You’re driving home from work when your phone rings. Your son wants to know if his girlfriend can stay for dinner. Your mind runs through what is in the refrigerator and the cupboards before you can offer your reply. “Of course!” you say.
In the 20 seconds it takes to perform these tasks – answering the phone, doing a memory scan of your kitchen and formulating a response – you’ve taken your mind off the hugely important task at hand: driving a multi-thousand-pound vehicle at a high rate of speed.
Daniel Willingham is a University of Virginia professor of psychology and the director of graduate studies in the Department of Psychology. He also writes regular commentaries on the cognitive science behind everyday life for the New York Times. His most recent is called “The High Price of Multitasking.”
Smartphones are in everyone’s hands and prove to be a big distraction. They provide unprecedented access to information and opportunities to multitask. Today any activity can be accompanied by music, selfies or social media updates.

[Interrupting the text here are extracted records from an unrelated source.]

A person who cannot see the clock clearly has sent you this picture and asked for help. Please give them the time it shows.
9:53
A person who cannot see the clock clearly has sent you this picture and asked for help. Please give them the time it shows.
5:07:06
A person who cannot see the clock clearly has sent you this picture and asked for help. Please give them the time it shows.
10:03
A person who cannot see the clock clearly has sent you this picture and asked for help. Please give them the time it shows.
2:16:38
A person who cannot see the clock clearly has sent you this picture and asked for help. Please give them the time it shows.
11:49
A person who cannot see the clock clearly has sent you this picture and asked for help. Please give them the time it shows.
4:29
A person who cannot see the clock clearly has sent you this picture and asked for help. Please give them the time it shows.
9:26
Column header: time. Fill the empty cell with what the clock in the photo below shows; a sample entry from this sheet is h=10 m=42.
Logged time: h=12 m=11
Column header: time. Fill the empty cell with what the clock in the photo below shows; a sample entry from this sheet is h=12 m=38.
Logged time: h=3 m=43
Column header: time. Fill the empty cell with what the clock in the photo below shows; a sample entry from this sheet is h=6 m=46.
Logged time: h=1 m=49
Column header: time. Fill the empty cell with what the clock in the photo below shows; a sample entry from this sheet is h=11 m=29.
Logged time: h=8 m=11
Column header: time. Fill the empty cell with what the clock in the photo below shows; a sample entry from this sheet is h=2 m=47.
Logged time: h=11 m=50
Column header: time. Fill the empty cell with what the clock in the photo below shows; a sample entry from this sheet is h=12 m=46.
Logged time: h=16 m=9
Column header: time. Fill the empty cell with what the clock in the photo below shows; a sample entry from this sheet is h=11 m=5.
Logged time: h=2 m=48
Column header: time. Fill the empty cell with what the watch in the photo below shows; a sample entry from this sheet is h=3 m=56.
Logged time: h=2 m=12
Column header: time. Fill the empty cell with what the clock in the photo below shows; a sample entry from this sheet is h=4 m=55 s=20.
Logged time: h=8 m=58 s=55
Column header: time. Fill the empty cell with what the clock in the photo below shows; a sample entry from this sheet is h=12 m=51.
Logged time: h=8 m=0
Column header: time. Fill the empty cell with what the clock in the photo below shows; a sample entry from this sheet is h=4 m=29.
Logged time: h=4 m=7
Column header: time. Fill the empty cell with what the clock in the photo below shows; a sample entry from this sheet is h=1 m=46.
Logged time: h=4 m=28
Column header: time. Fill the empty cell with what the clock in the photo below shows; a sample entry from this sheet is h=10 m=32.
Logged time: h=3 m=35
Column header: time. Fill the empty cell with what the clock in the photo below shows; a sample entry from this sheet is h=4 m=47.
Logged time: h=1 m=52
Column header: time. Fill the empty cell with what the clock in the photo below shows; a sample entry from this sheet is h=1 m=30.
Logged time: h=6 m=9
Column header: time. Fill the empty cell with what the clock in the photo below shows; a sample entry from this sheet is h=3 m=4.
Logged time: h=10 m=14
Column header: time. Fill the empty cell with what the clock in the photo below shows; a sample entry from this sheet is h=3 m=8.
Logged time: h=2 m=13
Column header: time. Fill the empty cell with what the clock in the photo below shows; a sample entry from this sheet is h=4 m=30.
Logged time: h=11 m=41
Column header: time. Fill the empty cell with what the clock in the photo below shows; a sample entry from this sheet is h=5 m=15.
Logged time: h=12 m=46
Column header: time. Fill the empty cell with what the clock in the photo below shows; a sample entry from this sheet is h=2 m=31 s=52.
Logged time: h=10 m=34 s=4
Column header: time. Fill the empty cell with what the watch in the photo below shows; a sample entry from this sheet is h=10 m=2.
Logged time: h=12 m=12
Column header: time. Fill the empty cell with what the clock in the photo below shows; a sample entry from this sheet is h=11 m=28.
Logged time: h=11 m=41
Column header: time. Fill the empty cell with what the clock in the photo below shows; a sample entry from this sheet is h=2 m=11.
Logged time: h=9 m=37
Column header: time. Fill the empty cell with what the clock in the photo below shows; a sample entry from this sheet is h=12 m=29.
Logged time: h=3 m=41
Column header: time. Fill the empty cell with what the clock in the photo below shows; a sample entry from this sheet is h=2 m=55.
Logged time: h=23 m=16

Willingham said music is especially tempting to people, who may turn on some tunes to help alleviate the boredom of a task, like writing a term paper. Music also increases arousal, which helps you stay focused. But while a good distraction, he said it’s not the best thing to have on when driving.
Willingham talked with UVA Today about how technology makes it easier than ever to multitask and why we need to pay attention to how much – or how little – we are paying attention.
Q. What happens in the brain when people multitask?
A. When you multitask, your brain thinks it is doing two things at once. But you’re not.
Sometimes you are asking one mental process to do two things that are incompatible, like watching the road and watching your phone screen. But even when there’s not direct conflict, as when you talk on hands-free phone and drive, there’s still impairment. That’s because even though it feels as though you’re doing them simultaneously, you’re actually switching between the two tasks, and switching always carries a cost.
Q. Twenty states have enacted laws banning drivers from using handheld phones. Are hands-free devices safer than using a handheld device while driving?
A. The research here is very interesting. It finds that hands-free or hand-held phone activity impair driving equivalently; there is no difference. So these laws are not affecting the problem they are created to solve.
Q. What are some things people can do to lessen the risks that come with multitasking and being more in the moment?
A. Divide your tasks and create down time between them instead of toggling swiftly between them. I didn’t get into this in the New York Times piece, because it’s just a highly unrealistic suggestion; but using your phone and driving is just not a good combination. And music and even conversations between drivers and passengers is simply dangerous.
Think about it – when you are driving in a snowstorm, you will often shush your children or mute the radio so you can concentrate. Innately, people know they need silence when driving in challenging conditions. Most of the time you get away with multitasking because, for experienced drivers, driving is usually not that challenging. The problem is that you can’t predict when a dangerous situation will arise and you’ll need all of your attention, and fast. That’s why accident rates are higher when people listen to music.
Q. Why is it important for people to take stock of how much multitasking they are doing?
A. People should be realistic about the poor task performance that comes with doing too much at once. But people should also be ready to stop in the moment. People will not stop listening to music on road trips or even when they are running errands in their cars, but consider muting it in challenging traffic and weather conditions. Multitasking in humans is inevitable, but if people are at least aware that it’s not a great thing to do and can stop on a dime, that will help.